1986
The Isaac Walton League on the outskirts of town was situated in a small valley on the Iowa landscape. Part of the Oregon Trail passed through the land and could still be seen where thousands of wagons had left ruts in the soil. The valley was small, maybe three hundred yards long and very steep on both sides. Hundreds of years ago Native Americans drove buffalo into the valley. The animals would charge down one side, then due to their weight be unable to use their velocity to propel themselves up the opposite embankment, allowing the Indians to shoot them from above.
When I was a freshman in high school, my science class went on a field trip to see the ruts left on the Oregon Trail and the archaeological dig the state university maintained for its students in the valley.

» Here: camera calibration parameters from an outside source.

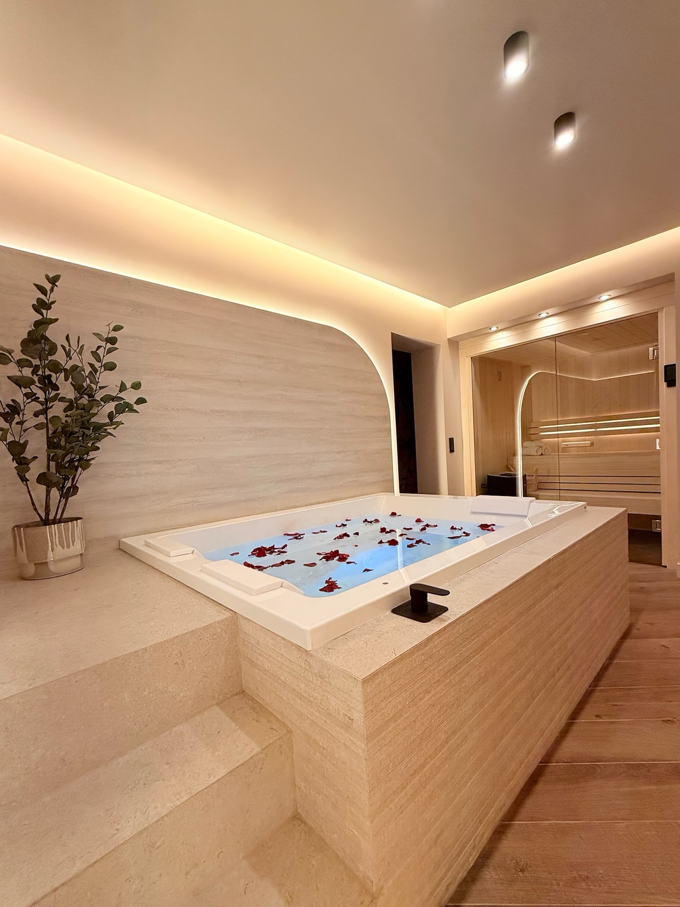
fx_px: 393
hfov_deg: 81.8
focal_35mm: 15
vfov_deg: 98.1
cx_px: 335
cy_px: 476
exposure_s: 1/100
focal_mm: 2.22
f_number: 2.2
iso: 160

Had the land cooperated, the whole area would have been tilled under for farmland, but any tractor would have tipped over on the slope of the valley and it was far too large to be filled in.
To the South, the valley opened and flattened onto the plain of the South Skunk river basin. The hills on this end of the valley were too shallow to slow down the buffalo. There were no arrowheads, no stone knives lost while taking hides to be tanned for blankets or tee pees.
The land had no archaeological value, and the farmers had passed it over as well. In Iowa, a hill is too much hassle to deal with. Even disking the soil, a way of breaking the prairie with less erosion than tilling, leaves a bald fallow mound after a couple of years. This apologetic dip in the land made for a perfect shooting range.
On weekends my mother would take me out to shoot. She would sit on a bench in the shade and read books by John Michael Talbot and other Christian writers - histories of the Benedictines and books on faith, prayer and leading a religious life. Mom didn’t have the same aversion to guns that my dad had, and after the divorce, allowing me to maintain and shoot the rifle was one way of letting go of the marriage.
I would take a few paper targets, pin them to the wooden frames twenty-five yards out, load seven rounds into my clip, and slide the bolt into place. I would align the sights and steady my body for the shot.
Very quickly, I learned that shooting targets has nothing in common with the fast action shooting on TV. Shooting targets is meditative, calm and internally quiet. Shooting targets is about breath. Shooting targets is about patience. Shooting targets is about you, the shooter.